This page explains the core design advantage in orva: types do not stop at one API boundary.

The chain

In a typical orva route, the useful chain looks like this:

  1. app.use() adds shared variables or validated data
  2. validator() or zodValidator() parses request input
  3. the route handler reads typed values from c
  4. c.json() defines the response shape
  5. createRPC<typeof app>() reads request and response types
  6. createOpenAPIDocument() reads the same metadata for docs
01

Request

Every request enters through the Fetch API shape, and adapters only bridge host-specific request objects into that model.

02

Validator

JSON, form, query, param, header, cookie, and text inputs can all flow through one type-safe validation path.

03

Route

Context, middleware, and route composition stay readable, so business logic can stay concentrated inside handlers.

04

Contracts

Validation metadata can keep flowing into RPC and OpenAPI, reducing drift between runtime code, docs, and clients.

A complete example

ts
import { z } from 'zod';
import { createOrva, defineMiddleware } from 'orvajs';
import { createRPC } from 'orvajs/rpc';
import { zodValidator } from 'orvajs/validator/zod';

const session = defineMiddleware<{ session: { role: string } }>(async (c, next) => {
  c.set('session', { role: 'admin' });
  await next();
});

const createUserSchema = z.object({
  name: z.string().min(1),
  email: z.string().email(),
});

const app = createOrva()
  .use(session)
  .post(
    '/users/:id',
    zodValidator('json', createUserSchema),
    (c) => {
      const body = c.valid('json');
      const role = c.get('session')?.role;

      return c.json({
        id: c.params.id,
        role,
        user: body,
      }, 201);
    },
  );

const rpc = createRPC<typeof app>({
  baseURL: 'https://api.example.com',
});

What moves through the chain

app.use()

defineMiddleware() can push typed variables into downstream routes.

That makes c.get('session') typed instead of loosely attached state.

Validator output

zodValidator('json', schema) turns request body parsing into a typed handler input.

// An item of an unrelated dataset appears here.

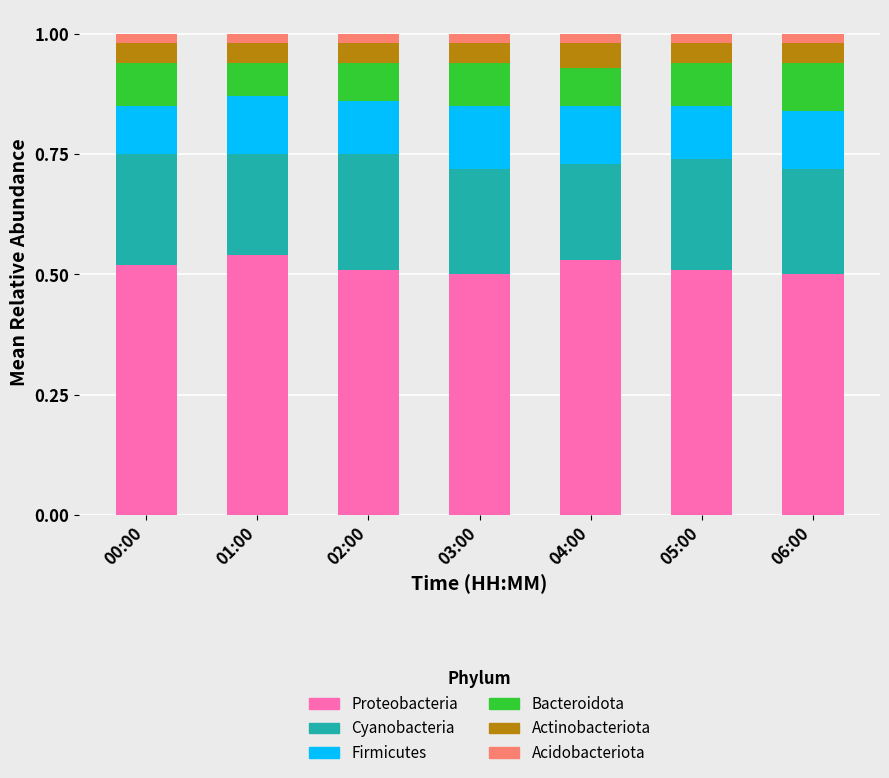

What are all the series names shown in the legend?

Proteobacteria, Cyanobacteria, Firmicutes, Bacteroidota, Actinobacteriota, Acidobacteriota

That makes c.valid('json') a contract boundary, not just a runtime helper.

Route response

When you return c.json(...), the response body type is preserved.

That becomes visible to RPC response inference even without extra OpenAPI response declarations.

RPC request and response

For createRPC<typeof app>():

  • body is inferred from validator output
  • param is inferred from the route path
  • json() and value() are inferred from c.json(...) or route metadata

OpenAPI output

When you add route metadata or schema-aware validators, the same route can produce OpenAPI definitions without rewriting the request and response contract elsewhere.

Why this matters

Without this chain, teams usually describe the same thing in four places:

  • runtime validation
  • handler types
  • client types
  • API docs

orva tries to keep those layers close enough that they drift less often.